-------- SUPPLIED DATA
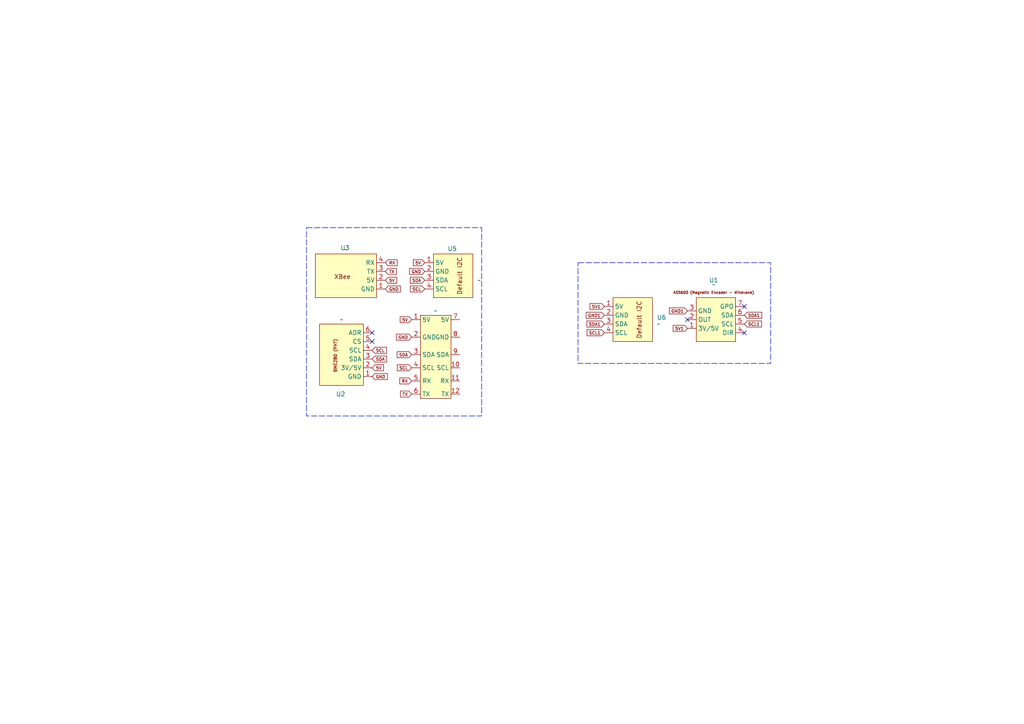
<source format=kicad_sch>
(kicad_sch
	(version 20231120)
	(generator "eeschema")
	(generator_version "8.0")
	(uuid "4c695c44-5d0e-4d78-bf02-0343c8a2f871")
	(paper "A4")
	
	(no_connect
		(at 199.39 92.71)
		(uuid "6aa7e3e0-8f20-4844-8f72-90c8fc67a5e3")
	)
	(no_connect
		(at 107.95 96.52)
		(uuid "cb1e20d8-725d-4cac-ac86-489539f0c84f")
	)
	(no_connect
		(at 107.95 99.06)
		(uuid "e5d9a97b-4f39-4954-b08e-9fe9328ab3d7")
	)
	(no_connect
		(at 215.9 88.9)
		(uuid "e685b9ea-2d66-400d-a7ac-b7ded4d7516a")
	)
	(no_connect
		(at 215.9 96.52)
		(uuid "eac9d4fb-1c1e-4f36-8339-11ae9b69d3c5")
	)
	(rectangle
		(start 167.64 76.2)
		(end 223.52 105.41)
		(stroke
			(width 0)
			(type dash)
		)
		(fill
			(type none)
		)
		(uuid 6085bb3c-8742-4148-8453-ee013fcf7d8a)
	)
	(rectangle
		(start 88.9 66.04)
		(end 139.7 120.65)
		(stroke
			(width 0)
			(type dash)
		)
		(fill
			(type none)
		)
		(uuid 75d3f73f-22dc-48dd-92ca-5703cac0a841)
	)
	(global_label "TX"
		(shape input)
		(at 119.38 114.3 180)
		(fields_autoplaced yes)
		(effects
			(font
				(size 0.889 0.889)
			)
			(justify right)
		)
		(uuid "012dfdb4-692a-4b7a-8520-fb1a12e1188c")
		(property "Intersheetrefs" "${INTERSHEET_REFS}"
			(at 115.7665 114.3 0)
			(effects
				(font
					(size 1.27 1.27)
				)
				(justify right)
				(hide yes)
			)
		)
	)
	(global_label "SCL1"
		(shape input)
		(at 175.26 96.52 180)
		(fields_autoplaced yes)
		(effects
			(font
				(size 0.889 0.889)
			)
			(justify right)
		)
		(uuid "0201a36a-914a-4f97-b97e-1447515831f1")
		(property "Intersheetrefs" "${INTERSHEET_REFS}"
			(at 169.8684 96.52 0)
			(effects
				(font
					(size 1.27 1.27)
				)
				(justify right)
				(hide yes)
			)
		)
	)
	(global_label "SDA1"
		(shape input)
		(at 175.26 93.98 180)
		(fields_autoplaced yes)
		(effects
			(font
				(size 0.889 0.889)
			)
			(justify right)
		)
		(uuid "1fd6c7d8-b9ad-4c8a-b2f1-67b5aa70873a")
		(property "Intersheetrefs" "${INTERSHEET_REFS}"
			(at 169.8261 93.98 0)
			(effects
				(font
					(size 1.27 1.27)
				)
				(justify right)
				(hide yes)
			)
		)
	)
	(global_label "SCL"
		(shape input)
		(at 123.19 83.82 180)
		(fields_autoplaced yes)
		(effects
			(font
				(size 0.889 0.889)
			)
			(justify right)
		)
		(uuid "2b4fa7ac-86ed-4418-9ced-adc3f6e656e0")
		(property "Intersheetrefs" "${INTERSHEET_REFS}"
			(at 118.6451 83.82 0)
			(effects
				(font
					(size 1.27 1.27)
				)
				(justify right)
				(hide yes)
			)
		)
	)
	(global_label "SDA"
		(shape input)
		(at 119.38 102.87 180)
		(fields_autoplaced yes)
		(effects
			(font
				(size 0.889 0.889)
			)
			(justify right)
		)
		(uuid "2c8c0de7-5079-417c-83b1-e05f8359b101")
		(property "Intersheetrefs" "${INTERSHEET_REFS}"
			(at 114.7928 102.87 0)
			(effects
				(font
					(size 1.27 1.27)
				)
				(justify right)
				(hide yes)
			)
		)
	)
	(global_label "5V"
		(shape input)
		(at 111.76 81.28 0)
		(fields_autoplaced yes)
		(effects
			(font
				(size 0.889 0.889)
			)
			(justify left)
		)
		(uuid "3e3532ac-8164-4885-b9f6-0b1e38f3957d")
		(property "Intersheetrefs" "${INTERSHEET_REFS}"
			(at 115.4582 81.28 0)
			(effects
				(font
					(size 1.27 1.27)
				)
				(justify left)
				(hide yes)
			)
		)
	)
	(global_label "GND"
		(shape input)
		(at 111.76 83.82 0)
		(fields_autoplaced yes)
		(effects
			(font
				(size 0.889 0.889)
			)
			(justify left)
		)
		(uuid "49e4f356-2a23-4448-ad7f-92009142ac44")
		(property "Intersheetrefs" "${INTERSHEET_REFS}"
			(at 116.5588 83.82 0)
			(effects
				(font
					(size 1.27 1.27)
				)
				(justify left)
				(hide yes)
			)
		)
	)
	(global_label "GND"
		(shape input)
		(at 107.95 109.22 0)
		(fields_autoplaced yes)
		(effects
			(font
				(size 0.889 0.889)
			)
			(justify left)
		)
		(uuid "49ef1049-a45a-4378-9f7d-0c8651bd5a04")
		(property "Intersheetrefs" "${INTERSHEET_REFS}"
			(at 112.7488 109.22 0)
			(effects
				(font
					(size 1.27 1.27)
				)
				(justify left)
				(hide yes)
			)
		)
	)
	(global_label "GND"
		(shape input)
		(at 119.38 97.79 180)
		(fields_autoplaced yes)
		(effects
			(font
				(size 0.889 0.889)
			)
			(justify right)
		)
		(uuid "4a151e03-60fa-4bde-afa1-685812be7ad9")
		(property "Intersheetrefs" "${INTERSHEET_REFS}"
			(at 114.5812 97.79 0)
			(effects
				(font
					(size 1.27 1.27)
				)
				(justify right)
				(hide yes)
			)
		)
	)
	(global_label "SCL1"
		(shape input)
		(at 215.9 93.98 0)
		(fields_autoplaced yes)
		(effects
			(font
				(size 0.889 0.889)
			)
			(justify left)
		)
		(uuid "4bd61826-0f67-4186-a9a5-8f3de9dda9c5")
		(property "Intersheetrefs" "${INTERSHEET_REFS}"
			(at 221.2916 93.98 0)
			(effects
				(font
					(size 1.27 1.27)
				)
				(justify left)
				(hide yes)
			)
		)
	)
	(global_label "RX"
		(shape input)
		(at 111.76 76.2 0)
		(fields_autoplaced yes)
		(effects
			(font
				(size 0.889 0.889)
			)
			(justify left)
		)
		(uuid "5931c94b-7190-49d4-b15c-45e8fb808f3a")
		(property "Intersheetrefs" "${INTERSHEET_REFS}"
			(at 115.5852 76.2 0)
			(effects
				(font
					(size 1.27 1.27)
				)
				(justify left)
				(hide yes)
			)
		)
	)
	(global_label "SCL"
		(shape input)
		(at 119.38 106.68 180)
		(fields_autoplaced yes)
		(effects
			(font
				(size 0.889 0.889)
			)
			(justify right)
		)
		(uuid "5ecff078-c0cf-47ef-8013-ae76eeba5833")
		(property "Intersheetrefs" "${INTERSHEET_REFS}"
			(at 114.8351 106.68 0)
			(effects
				(font
					(size 1.27 1.27)
				)
				(justify right)
				(hide yes)
			)
		)
	)
	(global_label "5V"
		(shape input)
		(at 123.19 76.2 180)
		(fields_autoplaced yes)
		(effects
			(font
				(size 0.889 0.889)
			)
			(justify right)
		)
		(uuid "5fb2fc41-cab4-4c24-9fbb-d2bd7c0b5acb")
		(property "Intersheetrefs" "${INTERSHEET_REFS}"
			(at 119.4918 76.2 0)
			(effects
				(font
					(size 1.27 1.27)
				)
				(justify right)
				(hide yes)
			)
		)
	)
	(global_label "GND1"
		(shape input)
		(at 175.26 91.44 180)
		(fields_autoplaced yes)
		(effects
			(font
				(size 0.889 0.889)
			)
			(justify right)
		)
		(uuid "891611c9-4d86-4478-a40f-94ba60600504")
		(property "Intersheetrefs" "${INTERSHEET_REFS}"
			(at 169.6145 91.44 0)
			(effects
				(font
					(size 1.27 1.27)
				)
				(justify right)
				(hide yes)
			)
		)
	)
	(global_label "5V1"
		(shape input)
		(at 199.39 95.25 180)
		(fields_autoplaced yes)
		(effects
			(font
				(size 0.889 0.889)
			)
			(justify right)
		)
		(uuid "ad2139ff-f915-447e-8f39-96267e68d88b")
		(property "Intersheetrefs" "${INTERSHEET_REFS}"
			(at 194.8451 95.25 0)
			(effects
				(font
					(size 1.27 1.27)
				)
				(justify right)
				(hide yes)
			)
		)
	)
	(global_label "5V"
		(shape input)
		(at 107.95 106.68 0)
		(fields_autoplaced yes)
		(effects
			(font
				(size 0.889 0.889)
			)
			(justify left)
		)
		(uuid "aeb537e2-c768-48fc-88ec-4fafb6a45d0d")
		(property "Intersheetrefs" "${INTERSHEET_REFS}"
			(at 111.6482 106.68 0)
			(effects
				(font
					(size 1.27 1.27)
				)
				(justify left)
				(hide yes)
			)
		)
	)
	(global_label "GND1"
		(shape input)
		(at 199.39 90.17 180)
		(fields_autoplaced yes)
		(effects
			(font
				(size 0.889 0.889)
			)
			(justify right)
		)
		(uuid "aecb2c1c-939f-46af-9fcb-86afb435c408")
		(property "Intersheetrefs" "${INTERSHEET_REFS}"
			(at 193.7445 90.17 0)
			(effects
				(font
					(size 1.27 1.27)
				)
				(justify right)
				(hide yes)
			)
		)
	)
	(global_label "5V"
		(shape input)
		(at 119.38 92.71 180)
		(fields_autoplaced yes)
		(effects
			(font
				(size 0.889 0.889)
			)
			(justify right)
		)
		(uuid "b09ec7ed-14e8-49b3-b25f-7dc4707df3a3")
		(property "Intersheetrefs" "${INTERSHEET_REFS}"
			(at 115.6818 92.71 0)
			(effects
				(font
					(size 1.27 1.27)
				)
				(justify right)
				(hide yes)
			)
		)
	)
	(global_label "RX"
		(shape input)
		(at 119.38 110.49 180)
		(fields_autoplaced yes)
		(effects
			(font
				(size 0.889 0.889)
			)
			(justify right)
		)
		(uuid "c33c3bfc-66a3-42fe-9990-c33df15e870c")
		(property "Intersheetrefs" "${INTERSHEET_REFS}"
			(at 115.5548 110.49 0)
			(effects
				(font
					(size 1.27 1.27)
				)
				(justify right)
				(hide yes)
			)
		)
	)
	(global_label "SCL"
		(shape input)
		(at 107.95 101.6 0)
		(fields_autoplaced yes)
		(effects
			(font
				(size 0.889 0.889)
			)
			(justify left)
		)
		(uuid "c364815d-31db-4c0a-ae50-d57ba813a111")
		(property "Intersheetrefs" "${INTERSHEET_REFS}"
			(at 112.4949 101.6 0)
			(effects
				(font
					(size 1.27 1.27)
				)
				(justify left)
				(hide yes)
			)
		)
	)
	(global_label "TX"
		(shape input)
		(at 111.76 78.74 0)
		(fields_autoplaced yes)
		(effects
			(font
				(size 0.889 0.889)
			)
			(justify left)
		)
		(uuid "de71f40b-6832-48e4-b5dc-8add03d8f937")
		(property "Intersheetrefs" "${INTERSHEET_REFS}"
			(at 115.3735 78.74 0)
			(effects
				(font
					(size 1.27 1.27)
				)
				(justify left)
				(hide yes)
			)
		)
	)
	(global_label "SDA"
		(shape input)
		(at 123.19 81.28 180)
		(fields_autoplaced yes)
		(effects
			(font
				(size 0.889 0.889)
			)
			(justify right)
		)
		(uuid "ee819a98-1189-4674-bd50-09dfd5f9a62a")
		(property "Intersheetrefs" "${INTERSHEET_REFS}"
			(at 118.6028 81.28 0)
			(effects
				(font
					(size 1.27 1.27)
				)
				(justify right)
				(hide yes)
			)
		)
	)
	(global_label "SDA"
		(shape input)
		(at 107.95 104.14 0)
		(fields_autoplaced yes)
		(effects
			(font
				(size 0.889 0.889)
			)
			(justify left)
		)
		(uuid "ef16ae05-3527-41e0-8312-2740e0211b1b")
		(property "Intersheetrefs" "${INTERSHEET_REFS}"
			(at 112.5372 104.14 0)
			(effects
				(font
					(size 1.27 1.27)
				)
				(justify left)
				(hide yes)
			)
		)
	)
	(global_label "5V1"
		(shape input)
		(at 175.26 88.9 180)
		(fields_autoplaced yes)
		(effects
			(font
				(size 0.889 0.889)
			)
			(justify right)
		)
		(uuid "f20b33a5-9684-4832-b54f-9769c48159cb")
		(property "Intersheetrefs" "${INTERSHEET_REFS}"
			(at 170.7151 88.9 0)
			(effects
				(font
					(size 1.27 1.27)
				)
				(justify right)
				(hide yes)
			)
		)
	)
	(global_label "SDA1"
		(shape input)
		(at 215.9 91.44 0)
		(fields_autoplaced yes)
		(effects
			(font
				(size 0.889 0.889)
			)
			(justify left)
		)
		(uuid "f5c72363-001d-44b5-afab-5501b2552aaf")
		(property "Intersheetrefs" "${INTERSHEET_REFS}"
			(at 221.3339 91.44 0)
			(effects
				(font
					(size 1.27 1.27)
				)
				(justify left)
				(hide yes)
			)
		)
	)
	(global_label "GND"
		(shape input)
		(at 123.19 78.74 180)
		(fields_autoplaced yes)
		(effects
			(font
				(size 0.889 0.889)
			)
			(justify right)
		)
		(uuid "f976a112-0b07-442a-a2bc-15588b1a29d4")
		(property "Intersheetrefs" "${INTERSHEET_REFS}"
			(at 118.3912 78.74 0)
			(effects
				(font
					(size 1.27 1.27)
				)
				(justify right)
				(hide yes)
			)
		)
	)
	(symbol
		(lib_id "TAFLab-Symbol-Library:Default_I2C")
		(at 175.26 91.44 0)
		(unit 1)
		(exclude_from_sim no)
		(in_bom yes)
		(on_board yes)
		(dnp no)
		(fields_autoplaced yes)
		(uuid "31e9f1c7-500f-41de-aad2-4b24056a8dd6")
		(property "Reference" "U6"
			(at 190.5 92.0749 0)
			(effects
				(font
					(size 1.27 1.27)
				)
				(justify left)
			)
		)
		(property "Value" "~"
			(at 190.5 93.98 0)
			(effects
				(font
					(size 1.27 1.27)
				)
				(justify left)
			)
		)
		(property "Footprint" "TAFLab-Footprint-Library:Default4Pin"
			(at 175.26 91.44 0)
			(effects
				(font
					(size 1.27 1.27)
				)
				(hide yes)
			)
		)
		(property "Datasheet" ""
			(at 175.26 91.44 0)
			(effects
				(font
					(size 1.27 1.27)
				)
				(hide yes)
			)
		)
		(property "Description" ""
			(at 175.26 91.44 0)
			(effects
				(font
					(size 1.27 1.27)
				)
				(hide yes)
			)
		)
		(pin "3"
			(uuid "29236c48-adb9-4db3-a06f-cbc0b1ce419c")
		)
		(pin "4"
			(uuid "45cb8b3b-3855-474e-87a6-490c2b64cb01")
		)
		(pin "1"
			(uuid "fb3cd815-3ba0-4a22-b896-6048a83d5456")
		)
		(pin "2"
			(uuid "dcbdcfb6-a91c-45f1-91f5-dff1059353b9")
		)
		(instances
			(project "TAFLab Sail"
				(path "/4c695c44-5d0e-4d78-bf02-0343c8a2f871"
					(reference "U6")
					(unit 1)
				)
			)
		)
	)
	(symbol
		(lib_id "TAFLab-Symbol-Library:AS5600_Magnetic_Encoder_Windvane")
		(at 199.39 92.71 0)
		(mirror x)
		(unit 1)
		(exclude_from_sim no)
		(in_bom yes)
		(on_board yes)
		(dnp no)
		(uuid "70e561ca-bddd-4141-80df-ba19d8eee136")
		(property "Reference" "U1"
			(at 207.01 81.28 0)
			(effects
				(font
					(size 1.27 1.27)
				)
			)
		)
		(property "Value" "~"
			(at 207.01 82.55 0)
			(effects
				(font
					(size 1.27 1.27)
				)
			)
		)
		(property "Footprint" "TAFLab-Footprint-Library:AS5600_Magnetic_Encoder_Windvane"
			(at 199.39 92.71 0)
			(effects
				(font
					(size 1.27 1.27)
				)
				(hide yes)
			)
		)
		(property "Datasheet" ""
			(at 199.39 92.71 0)
			(effects
				(font
					(size 1.27 1.27)
				)
				(hide yes)
			)
		)
		(property "Description" ""
			(at 199.39 92.71 0)
			(effects
				(font
					(size 1.27 1.27)
				)
				(hide yes)
			)
		)
		(pin "1"
			(uuid "afc18b4b-06ba-4467-b9d1-b19fc45c0ec2")
		)
		(pin "2"
			(uuid "819fa3f7-22aa-4120-8c4d-b7fc77f649b3")
		)
		(pin "3"
			(uuid "92a8102c-453a-4c19-81a2-c83e47a589ba")
		)
		(pin "6"
			(uuid "a5ec240f-1e99-4582-94da-daac196d85ee")
		)
		(pin "4"
			(uuid "4b443fae-63a7-4fda-88ec-9e43ce09ddf2")
		)
		(pin "7"
			(uuid "a4b8c683-86f0-4747-a411-8f4c74b47298")
		)
		(pin "5"
			(uuid "9727642a-9056-4810-aa78-54db9c018226")
		)
		(instances
			(project "TAFLab Sail"
				(path "/4c695c44-5d0e-4d78-bf02-0343c8a2f871"
					(reference "U1")
					(unit 1)
				)
			)
		)
	)
	(symbol
		(lib_id "TAFLab-Symbol-Library:Top_Boat_Symbol")
		(at 121.92 110.49 270)
		(unit 1)
		(exclude_from_sim no)
		(in_bom yes)
		(on_board yes)
		(dnp no)
		(uuid "7bb9171a-0d7c-4e95-b083-5531fb268873")
		(property "Reference" "U4"
			(at 127.508 89.154 90)
			(effects
				(font
					(size 1.27 1.27)
				)
				(hide yes)
			)
		)
		(property "Value" "~"
			(at 126.365 90.17 90)
			(effects
				(font
					(size 1.27 1.27)
				)
			)
		)
		(property "Footprint" "TAFLab-Footprint-Library:Top_Boat_PCB"
			(at 121.92 110.49 0)
			(effects
				(font
					(size 1.27 1.27)
				)
				(hide yes)
			)
		)
		(property "Datasheet" ""
			(at 121.92 110.49 0)
			(effects
				(font
					(size 1.27 1.27)
				)
				(hide yes)
			)
		)
		(property "Description" ""
			(at 121.92 110.49 0)
			(effects
				(font
					(size 1.27 1.27)
				)
				(hide yes)
			)
		)
		(pin "3"
			(uuid "58f6fffa-3099-4643-95c2-81f7fb951f57")
		)
		(pin "1"
			(uuid "ff6eb914-d234-449a-9678-395dd1d2cd85")
		)
		(pin "7"
			(uuid "9c4f7f61-bf70-445e-89f2-f97494116da8")
		)
		(pin "11"
			(uuid "3b3640e7-c8d3-4041-aed6-ca56308ae422")
		)
		(pin "9"
			(uuid "c63a842e-1c05-4282-8031-2355d57f4958")
		)
		(pin "5"
			(uuid "0cc1e5ea-7c85-4ae8-a426-f815d4706524")
		)
		(pin "10"
			(uuid "ed198f9c-e1fa-48a7-a1f0-b6d8d39ed0e2")
		)
		(pin "8"
			(uuid "bea91628-cb45-4688-80b1-993f9e774db9")
		)
		(pin "4"
			(uuid "396c0513-2aaa-4165-8ce8-7b9ac4deb7a8")
		)
		(pin "2"
			(uuid "ba2665ab-8000-45ab-8d13-abf2d660ac35")
		)
		(pin "12"
			(uuid "b39dea3e-08d1-4db6-bbc0-b54ca03c8022")
		)
		(pin "6"
			(uuid "6ede90bb-c99d-43f6-b460-4b862221abc1")
		)
		(instances
			(project "TAFLab Sail"
				(path "/4c695c44-5d0e-4d78-bf02-0343c8a2f871"
					(reference "U4")
					(unit 1)
				)
			)
		)
	)
	(symbol
		(lib_id "TAFLab-Symbol-Library:Default_I2C")
		(at 123.19 78.74 0)
		(unit 1)
		(exclude_from_sim no)
		(in_bom yes)
		(on_board yes)
		(dnp no)
		(uuid "b0d6f9b6-25ed-47bb-9223-00f15ffb8f20")
		(property "Reference" "U5"
			(at 129.794 72.136 0)
			(effects
				(font
					(size 1.27 1.27)
				)
				(justify left)
			)
		)
		(property "Value" "~"
			(at 138.43 81.28 0)
			(effects
				(font
					(size 1.27 1.27)
				)
				(justify left)
			)
		)
		(property "Footprint" "TAFLab-Footprint-Library:Default4Pin"
			(at 123.19 78.74 0)
			(effects
				(font
					(size 1.27 1.27)
				)
				(hide yes)
			)
		)
		(property "Datasheet" ""
			(at 123.19 78.74 0)
			(effects
				(font
					(size 1.27 1.27)
				)
				(hide yes)
			)
		)
		(property "Description" ""
			(at 123.19 78.74 0)
			(effects
				(font
					(size 1.27 1.27)
				)
				(hide yes)
			)
		)
		(pin "3"
			(uuid "ef3d2a7d-4ae9-4bbe-9423-183ca9297c5f")
		)
		(pin "4"
			(uuid "ad5d677b-6ea8-415b-84c4-bd0c56971de7")
		)
		(pin "1"
			(uuid "366d151e-129d-4413-9347-c3494d073984")
		)
		(pin "2"
			(uuid "0a7393e1-eb15-498d-9311-516239481606")
		)
		(instances
			(project "TAFLab Sail"
				(path "/4c695c44-5d0e-4d78-bf02-0343c8a2f871"
					(reference "U5")
					(unit 1)
				)
			)
		)
	)
	(symbol
		(lib_id "TAFLab-Symbol-Library:XBeeBreakout")
		(at 111.76 81.28 180)
		(unit 1)
		(exclude_from_sim no)
		(in_bom yes)
		(on_board yes)
		(dnp no)
		(uuid "ba18dadd-c58c-42b9-9566-6b386d9ff803")
		(property "Reference" "U3"
			(at 100.076 71.882 0)
			(effects
				(font
					(size 1.27 1.27)
				)
			)
		)
		(property "Value" "~"
			(at 100.33 72.39 0)
			(effects
				(font
					(size 1.27 1.27)
				)
			)
		)
		(property "Footprint" "TAFLab-Footprint-Library:XBeeBreakout"
			(at 111.76 81.28 0)
			(effects
				(font
					(size 1.27 1.27)
				)
				(hide yes)
			)
		)
		(property "Datasheet" ""
			(at 111.76 81.28 0)
			(effects
				(font
					(size 1.27 1.27)
				)
				(hide yes)
			)
		)
		(property "Description" ""
			(at 111.76 81.28 0)
			(effects
				(font
					(size 1.27 1.27)
				)
				(hide yes)
			)
		)
		(pin "1"
			(uuid "aa56210d-011d-4f70-9545-15f4d44977b4")
		)
		(pin "3"
			(uuid "2926cdf6-770b-46ec-8591-bf2c206edb01")
		)
		(pin "2"
			(uuid "5615102f-e7cc-47f4-a3af-c8a3a53c6f5b")
		)
		(pin "4"
			(uuid "20c37856-4603-4bdf-973f-5f29eecb0a26")
		)
		(instances
			(project "TAFLab Sail"
				(path "/4c695c44-5d0e-4d78-bf02-0343c8a2f871"
					(reference "U3")
					(unit 1)
				)
			)
		)
	)
	(symbol
		(lib_id "TAFLab-Symbol-Library:BME280_PHT")
		(at 107.95 106.68 180)
		(unit 1)
		(exclude_from_sim no)
		(in_bom yes)
		(on_board yes)
		(dnp no)
		(uuid "e27331d3-748b-4447-aa71-20802e170d1a")
		(property "Reference" "U2"
			(at 98.806 114.3 0)
			(effects
				(font
					(size 1.27 1.27)
				)
			)
		)
		(property "Value" "~"
			(at 99.06 92.71 0)
			(effects
				(font
					(size 1.27 1.27)
				)
			)
		)
		(property "Footprint" "TAFLab-Footprint-Library:BME280_PHT"
			(at 107.95 106.68 0)
			(effects
				(font
					(size 1.27 1.27)
				)
				(hide yes)
			)
		)
		(property "Datasheet" ""
			(at 107.95 106.68 0)
			(effects
				(font
					(size 1.27 1.27)
				)
				(hide yes)
			)
		)
		(property "Description" ""
			(at 107.95 106.68 0)
			(effects
				(font
					(size 1.27 1.27)
				)
				(hide yes)
			)
		)
		(pin "1"
			(uuid "c0dfd080-2e9d-437a-bfac-3a70090ae7b1")
		)
		(pin "2"
			(uuid "c2902df4-962c-43cd-b25a-836938c505f5")
		)
		(pin "6"
			(uuid "4af8db99-1126-4492-bfd2-d4db9b0c8460")
		)
		(pin "3"
			(uuid "367911fb-8b0c-48bb-9d4e-8cee650e04b5")
		)
		(pin "5"
			(uuid "da10d4a8-e483-47b1-83f7-bc1129ed78b2")
		)
		(pin "4"
			(uuid "8d5ece10-016b-4e50-affb-85ebc2be944d")
		)
		(instances
			(project "TAFLab Sail"
				(path "/4c695c44-5d0e-4d78-bf02-0343c8a2f871"
					(reference "U2")
					(unit 1)
				)
			)
		)
	)
	(sheet_instances
		(path "/"
			(page "1")
		)
	)
)
</source>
----------------
WORK REQUEST
Among the lines of the material, find those holding the word "Footprint" and return them.

OUTPUT FOR THIS EXERCISE
		(property "Footprint" "TAFLab-Footprint-Library:Default4Pin"
		(property "Footprint" "TAFLab-Footprint-Library:AS5600_Magnetic_Encoder_Windvane"
		(property "Footprint" "TAFLab-Footprint-Library:Top_Boat_PCB"
		(property "Footprint" "TAFLab-Footprint-Library:Default4Pin"
		(property "Footprint" "TAFLab-Footprint-Library:XBeeBreakout"
		(property "Footprint" "TAFLab-Footprint-Library:BME280_PHT"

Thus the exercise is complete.